High-level description

This directory contains code for inferring fitness from the shape of genealogical trees, as described in the manuscript “Predicting evolution from the shape of genealogical trees” by Neher, Russell, and Shraiman. The code implements algorithms for fitness inference, sequence ranking, and phylogenetic tree analysis.

What does it do?

The code in this directory performs several key functions:

  1. Ranks sequences in a multiple sequence alignment based on their inferred fitness.
  2. Infers fitness distributions for nodes in phylogenetic trees.
  3. Reconstructs ancestral sequences.
  4. Analyzes and visualizes phylogenetic trees.
  5. Simulates adapting populations (in the toy_data subdirectory).

The main workflows include:

  1. Using the Local Branching Index (LBI) to rank sequences based on their evolutionary fitness.
  2. Performing full fitness inference to calculate mean posterior and variance of fitness for sequences.
  3. Reconstructing phylogenetic trees from sequence alignments.
  4. Visualizing trees with fitness information.

Entry points

The main entry points for using this codebase are:

  1. rank_sequences.py: A script that ranks sequences in a multiple sequence alignment using the Local Branching Index (LBI).

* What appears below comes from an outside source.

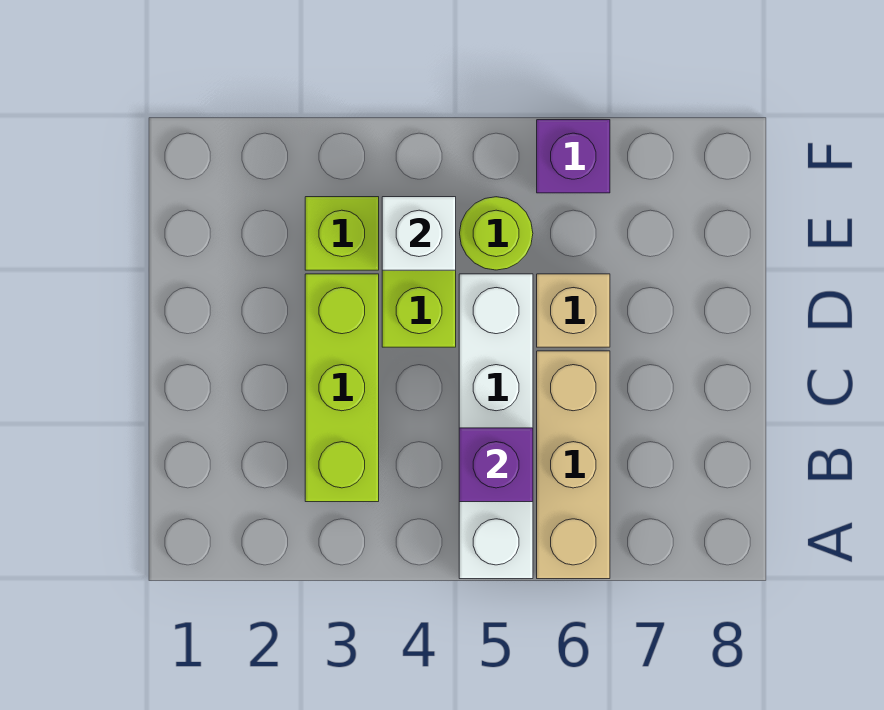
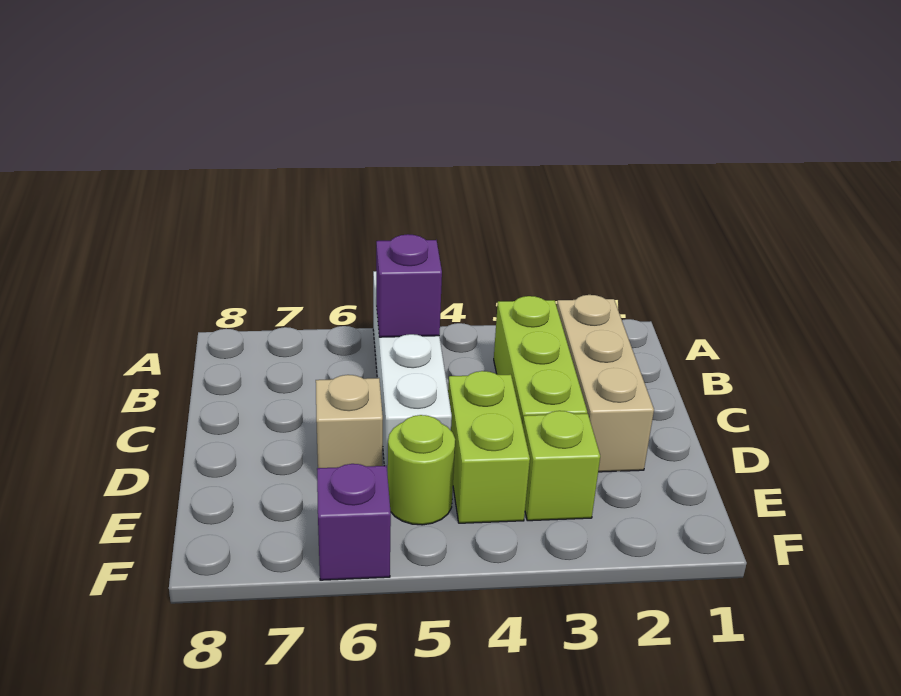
tan 1x3 brick [537,351,610,579] -> tan 1x3 brick moved to [557,295,654,472]
white 1x1 brick [382,197,456,270] -> none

  2. infer_fitness.py: A script that performs full fitness inference on sequences in a multiple sequence alignment.

Both scripts take a multiple sequence alignment and an outgroup sequence as input, and produce various output files including ranked sequences, reconstructed trees, and inferred ancestral sequences.

Key Files

  1. prediction_src/: A directory containing the core implementation of fitness inference and sequence ranking algorithms. Key modules include:

    • sequence_ranking.py: Combines sequence alignment processing with node ranking and fitness inference.
    • fitness_inference.py: Implements the core algorithm for inferring fitness distributions on phylogenetic trees.
    • node_ranking.py: Extends fitness inference functionality to provide methods for ranking and coloring tree nodes.
    • ancestral.py: Implements maximum likelihood estimation for ancestral sequence reconstruction.
    • tree_utils.py: Provides utility functions for manipulating and visualizing phylogenetic trees.
  2. rank_sequences.py: Script for ranking sequences using the Local Branching Index.

  3. infer_fitness.py: Script for performing full fitness inference on sequences.

Dependencies

The codebase relies on several external libraries:

  1. Biopython: For handling biological sequences, alignments, and phylogenetic trees.
  2. NumPy: For numerical computations and array manipulations.
  3. SciPy: For various scientific computing tasks.
  4. Matplotlib: For visualization of phylogenetic trees and results.

Additionally, the code may use external tools like fasttree for phylogenetic tree construction.

Configuration

The main scripts (rank_sequences.py and infer_fitness.py) use command-line arguments for configuration. Key parameters include:

  • --aln: Path to the input alignment file.
  • --outgroup: Name of the outgroup sequence.
  • --eps_branch: Minimal branch length for inference.
  • --tau: Time scale for local tree length estimation (for LBI).
  • --diffusion: Fitness diffusion coefficient (for full inference).
  • --gamma: Scale factor for time scale.
  • --omega: Approximate sampling fraction divided by fitness standard deviation.
  • --collapse: Option to collapse internal branches with identical sequences.
  • --plot: Option to plot trees.

Users can adjust these parameters to customize the analysis for their specific needs.

In conclusion, this codebase provides a comprehensive set of tools for analyzing evolutionary fitness and phylogenetic relationships in biological sequences, with applications in predicting evolution and understanding the shape of genealogical trees.